Could a Rewards Program Save Chipotle?
Chipotle has seen better days with busy dining areas and long lines wrapping around the building, but it is becoming less so lately. The burrito giant has been under fire for multiple E. coli outbreaks, which severely sickened customers.
Mashable reported Chipotle’s fourth-quarter revenue in 2015 was down 30 percent compared to the same period a year earlier. This is particularly bad news for the company, which was considered a growing success.
The once-invincible brand has now fallen on harder times, with sales plummeting and the lives of employees being affected. According to Business Insider, paper manufacturer Huhtamaki laid off around 30 employees just after the holidays. Huhtamaki produces the paper bowls used by Chipotle, which were accumulating, while the demand declined.
The downturn has forced the company to take somewhat drastic measures. The food chain is scrambling to repair the damage done. It will be shuttering its doors for a short period of time on Feb. 8 to address the health issues.
“We are hosting a national team meeting to thank our employees for their hard work through this difficult time, discuss some of the food safety changes we are implementing, and answer questions from employees,” Chipotle spokesperson Chris Arnold said in the Mashable article.
The company is launching a marketing effort in mid-February to encourage customers to return to its restaurants, Business Insider reported.
“We are making an unprecedented effort to reach out to our most loyal customers with a detailed story about what happened,” Chipotle Chief Marketing Officer Mark Crumpacker said in the BI article.

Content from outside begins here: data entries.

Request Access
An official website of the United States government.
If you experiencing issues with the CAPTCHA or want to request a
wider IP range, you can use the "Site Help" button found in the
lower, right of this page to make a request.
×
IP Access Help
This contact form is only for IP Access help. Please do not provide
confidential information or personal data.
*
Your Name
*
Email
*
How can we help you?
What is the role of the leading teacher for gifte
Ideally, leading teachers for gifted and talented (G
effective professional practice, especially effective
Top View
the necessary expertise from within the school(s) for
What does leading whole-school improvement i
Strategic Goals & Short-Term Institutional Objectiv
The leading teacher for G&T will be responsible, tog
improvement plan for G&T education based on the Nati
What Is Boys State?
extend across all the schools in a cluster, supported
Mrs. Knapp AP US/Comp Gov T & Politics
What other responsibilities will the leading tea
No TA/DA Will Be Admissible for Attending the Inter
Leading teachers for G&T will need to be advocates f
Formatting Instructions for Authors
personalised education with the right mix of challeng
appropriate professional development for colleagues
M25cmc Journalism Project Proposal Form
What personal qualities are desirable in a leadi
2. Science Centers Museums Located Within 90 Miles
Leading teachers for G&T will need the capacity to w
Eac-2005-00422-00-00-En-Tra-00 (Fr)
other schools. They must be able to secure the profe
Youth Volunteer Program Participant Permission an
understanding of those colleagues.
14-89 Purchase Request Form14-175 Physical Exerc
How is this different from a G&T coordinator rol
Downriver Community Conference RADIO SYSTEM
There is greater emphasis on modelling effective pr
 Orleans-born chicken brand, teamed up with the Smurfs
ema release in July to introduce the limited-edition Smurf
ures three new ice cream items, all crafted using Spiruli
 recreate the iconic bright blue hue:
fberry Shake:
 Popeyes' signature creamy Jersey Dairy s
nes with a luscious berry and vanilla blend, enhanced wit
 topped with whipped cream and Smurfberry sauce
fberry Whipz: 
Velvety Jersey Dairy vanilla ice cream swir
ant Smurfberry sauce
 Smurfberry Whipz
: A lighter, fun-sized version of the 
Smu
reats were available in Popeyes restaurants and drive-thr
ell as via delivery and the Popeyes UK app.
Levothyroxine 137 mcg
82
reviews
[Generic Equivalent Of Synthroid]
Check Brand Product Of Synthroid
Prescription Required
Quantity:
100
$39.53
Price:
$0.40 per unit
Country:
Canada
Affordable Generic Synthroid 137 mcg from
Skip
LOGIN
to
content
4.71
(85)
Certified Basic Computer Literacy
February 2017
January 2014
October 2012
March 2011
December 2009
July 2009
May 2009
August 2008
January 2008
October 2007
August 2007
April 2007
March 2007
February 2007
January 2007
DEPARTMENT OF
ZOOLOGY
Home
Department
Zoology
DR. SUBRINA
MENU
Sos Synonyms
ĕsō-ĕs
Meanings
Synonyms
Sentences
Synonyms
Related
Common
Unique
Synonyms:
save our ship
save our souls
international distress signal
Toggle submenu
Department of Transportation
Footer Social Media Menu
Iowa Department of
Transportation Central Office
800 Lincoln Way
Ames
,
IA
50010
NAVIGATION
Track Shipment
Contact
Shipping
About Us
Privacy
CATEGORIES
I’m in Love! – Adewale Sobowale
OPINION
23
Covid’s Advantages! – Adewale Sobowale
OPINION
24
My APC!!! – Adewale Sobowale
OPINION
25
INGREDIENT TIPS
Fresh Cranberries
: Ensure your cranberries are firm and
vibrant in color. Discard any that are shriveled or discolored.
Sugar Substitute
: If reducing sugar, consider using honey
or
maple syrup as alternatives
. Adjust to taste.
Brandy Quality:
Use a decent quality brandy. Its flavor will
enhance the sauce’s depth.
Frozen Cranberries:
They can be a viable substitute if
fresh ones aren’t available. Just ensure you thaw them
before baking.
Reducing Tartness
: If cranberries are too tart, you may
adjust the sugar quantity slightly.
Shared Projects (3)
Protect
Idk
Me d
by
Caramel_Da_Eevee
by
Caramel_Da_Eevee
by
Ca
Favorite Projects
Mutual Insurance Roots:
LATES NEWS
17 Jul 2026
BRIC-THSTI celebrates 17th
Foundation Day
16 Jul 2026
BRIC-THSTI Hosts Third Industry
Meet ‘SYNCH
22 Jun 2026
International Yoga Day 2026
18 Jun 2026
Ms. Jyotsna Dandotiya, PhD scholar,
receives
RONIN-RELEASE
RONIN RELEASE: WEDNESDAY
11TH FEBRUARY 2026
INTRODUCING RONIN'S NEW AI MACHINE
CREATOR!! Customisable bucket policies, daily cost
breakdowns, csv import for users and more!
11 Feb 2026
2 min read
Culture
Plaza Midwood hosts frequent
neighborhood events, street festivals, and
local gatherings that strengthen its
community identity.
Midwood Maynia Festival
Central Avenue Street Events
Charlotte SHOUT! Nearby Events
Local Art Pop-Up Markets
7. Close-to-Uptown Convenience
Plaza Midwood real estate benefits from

Though Chipotle has a dedicated, enthusiastic following, the marketing effort may not be enough to ensure people return, especially with a tarnished record. A comprehensive customer loyalty program may be the saving grace the company needs, in addition to the mobilized internal reform.
The Huffington Post reported that Chipotle does have a loyalty program, albeit a borderline-secret one.
The program, called the Farm Team, is a customer rewards program with “an educational focus on factory farming and other aspects of the food industry.” The rewards are pretty standard for Farm Team members, with the opportunity to win free food, t-shirts and potentially even catering orders worth up to $200. The caveat of being a rewards member? Joining the program requires an invitation code, which isn’t an easy find.
It has been alleged a code can be obtained if you convince a local Chipotle manager to help you out. Someone bought an invitation code for $45 in 2013, HuffPo reported.
Customers spending disposable income on Chipotle products shouldn’t have to search high and low for a loyalty program, it should be seamless and easy to understand with exciting rewards.
Implementing a program similar to that of Panera Bread’s, which offers customers complimentary bakery goods, exclusive previews of new items, tastings and recipe books, among other perks, would greatly benefit Chipotle’s struggling sales. Though Panera’s program is a great model, Chipotle wouldn’t have to do a lot of heavy lifting to create rewards, considering there is already a program. Changing the Farm Team from mysterious to accessible has the potential to excite customers (more than they already are) to continuously return.
Once the detailed story of what happened and all has been absolved, a loyalty program may convince forgiving customers to continue to return. Reward the customers that have maintained unwavering support through the bad and ask for forgiveness with a robust program, while ultimately enhancing customer experience.